- **Brief A**:
Render the rows below as a Markdown table with the columns Line No. and Content, leaving out blank lines. Begin at the row that contains "Outline anything matching" and stop after the last of the rows.

--- begin Text provided ---

[LLVMdev] Representing -ffast-math at the IR level

Sun Apr 15 06:16:48 PDT 2012

On Sun, 15 Apr 2012 02:00:37 +0400
Dmitry Babokin <babokin at gmail.com> wrote:

> On Sun, Apr 15, 2012 at 1:02 AM, Duncan Sands <baldrick at free.fr>
> wrote:
> 
> > Hi Dmitry,
> >
> >
> >     The kinds of transforms I think can reasonably be done with the
> > current
> >>    information are things like: x + 0.0 -> x; x / constant -> x *
> >> (1 / constant) if
> >>    constant and 1 / constant are normal (and not denormal) numbers.
> >>
> >> The particular definition is not that important, as the fact that
> >> this definition exists :) I.e. I think we need a set of
> >> transformations to be defined
> >> (as enum the most likely, as Renato pointed out) and an interface,
> >> which accepts
> >> "fp-model" (which is "fast", "strict" or whatever keyword we may
> >> end up) and the
> >> particular transformation and returns true of false, depending
> >> whether the definition of fp-model allows this transformation or
> >> not. So the transformation
> >> would request, for example, if reassociation is allowed or not.
> >>
> >
> > at some point each optimization will have to decide if it is going
> > to be applied
> > or not, so that's not really the point.  It seems to me that there
> > are many many
> > possible optimizations, and putting them all as flags in the
> > metadata is out of
> > the question.  What seems reasonable to me is dividing transforms
> > up into a few
> > major (and orthogonal) classes and putting flags for them in the
> > metadata.
> >
> > Optimization decision to apply or not should be based on strict
> > definition
> of what is allowed or not, but not on optimization interpretation of
> "fast" fp-model (for example). Say, after widely adopting "fast"
> fp-model in the compiler, you suddenly realize that  the definition
> is wrong and allowing some type of transformation is a bad idea (for
> any reason - being incompatible with some compiler or not taking into
> account some corner cases or for whatever other reason), then you'll
> have to go and fix one million places where the decision is made.

--- end Text provided ---
--- begin Records shown ---

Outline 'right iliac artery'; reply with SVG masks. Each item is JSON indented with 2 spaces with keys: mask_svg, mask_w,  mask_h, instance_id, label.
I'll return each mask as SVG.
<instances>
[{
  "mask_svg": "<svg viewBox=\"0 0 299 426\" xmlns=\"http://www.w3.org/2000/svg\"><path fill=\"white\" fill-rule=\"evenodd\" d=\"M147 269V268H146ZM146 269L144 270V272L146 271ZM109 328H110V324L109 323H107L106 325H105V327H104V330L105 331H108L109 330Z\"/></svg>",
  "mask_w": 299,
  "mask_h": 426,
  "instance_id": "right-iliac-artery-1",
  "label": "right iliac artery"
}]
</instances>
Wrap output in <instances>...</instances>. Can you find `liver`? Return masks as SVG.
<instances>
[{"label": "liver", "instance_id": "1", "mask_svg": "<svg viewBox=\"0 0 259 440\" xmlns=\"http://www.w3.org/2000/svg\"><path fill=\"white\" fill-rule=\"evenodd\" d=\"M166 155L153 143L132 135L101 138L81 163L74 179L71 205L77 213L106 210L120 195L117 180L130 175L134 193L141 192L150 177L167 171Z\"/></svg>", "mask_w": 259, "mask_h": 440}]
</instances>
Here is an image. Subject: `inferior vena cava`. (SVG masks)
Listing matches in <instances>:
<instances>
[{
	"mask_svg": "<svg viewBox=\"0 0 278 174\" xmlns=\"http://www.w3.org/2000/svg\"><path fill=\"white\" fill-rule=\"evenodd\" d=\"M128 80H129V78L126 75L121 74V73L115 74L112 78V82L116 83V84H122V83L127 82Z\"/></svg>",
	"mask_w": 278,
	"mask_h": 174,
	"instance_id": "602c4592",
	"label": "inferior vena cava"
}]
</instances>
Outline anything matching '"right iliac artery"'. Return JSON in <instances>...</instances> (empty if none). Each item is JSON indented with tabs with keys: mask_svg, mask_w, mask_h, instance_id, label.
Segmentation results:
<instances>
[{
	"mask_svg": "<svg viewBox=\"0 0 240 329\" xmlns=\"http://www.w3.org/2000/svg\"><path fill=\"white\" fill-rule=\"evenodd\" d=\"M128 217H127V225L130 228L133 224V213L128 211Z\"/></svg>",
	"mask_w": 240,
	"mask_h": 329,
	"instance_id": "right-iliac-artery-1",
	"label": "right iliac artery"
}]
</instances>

--- end Records shown ---

- **Brief B**:
Continue the mailing-list post about representing -ffast-math at the IR level from the point where it stops.

- **Task response A**:
| Line No. | Content |
|---|---|
| 1 | Outline anything matching '"right iliac artery"'. Return JSON in <instances>...</instances> (empty if none). Each item is JSON indented with tabs with keys: mask_svg, mask_w, mask_h, instance_id, label. |
| 2 | Segmentation results: |
| 3 | <instances> |
| 4 | [{ |
| 5 | 	"mask_svg": "<svg viewBox=\"0 0 240 329\" xmlns=\"http://www.w3.org/2000/svg\"><path fill=\"white\" fill-rule=\"evenodd\" d=\"M128 217H127V225L130 228L133 224V213L128 211Z\"/></svg>", |
| 6 | 	"mask_w": 240, |
| 7 | 	"mask_h": 329, |
| 8 | 	"instance_id": "right-iliac-artery-1", |
| 9 | 	"label": "right iliac artery" |
| 10 | }] |
| 11 | </instances> |

- **Task response B**:
> 
> Alternatively, defining classes of transformation and making
> optimization to query for particular types of transformation you keep
> it under control.
> 
> 
> >  Another point, important from practical point of view, is that
> > fp-model is
> >> almost always the same for any instructions in the function (or
> >> even module) and
> >> tagging every instruction with fp-model metadata is quite a
> >> substantial waste of
> >> resources.
> >>
> >
> > I measured the resource waste and it seems fairly small.
> >
> >
> >  So it makes sense to me to have a default fp-model defined for the
> >
> >> function or module, which can be overwritten with instruction
> >> metadata.
> >>
> >
> > That's possible (I already discussed this with Chandler), but in my
> > opinion is
> > only worth doing if we see unreasonable increases in bitcode size
> > in real code.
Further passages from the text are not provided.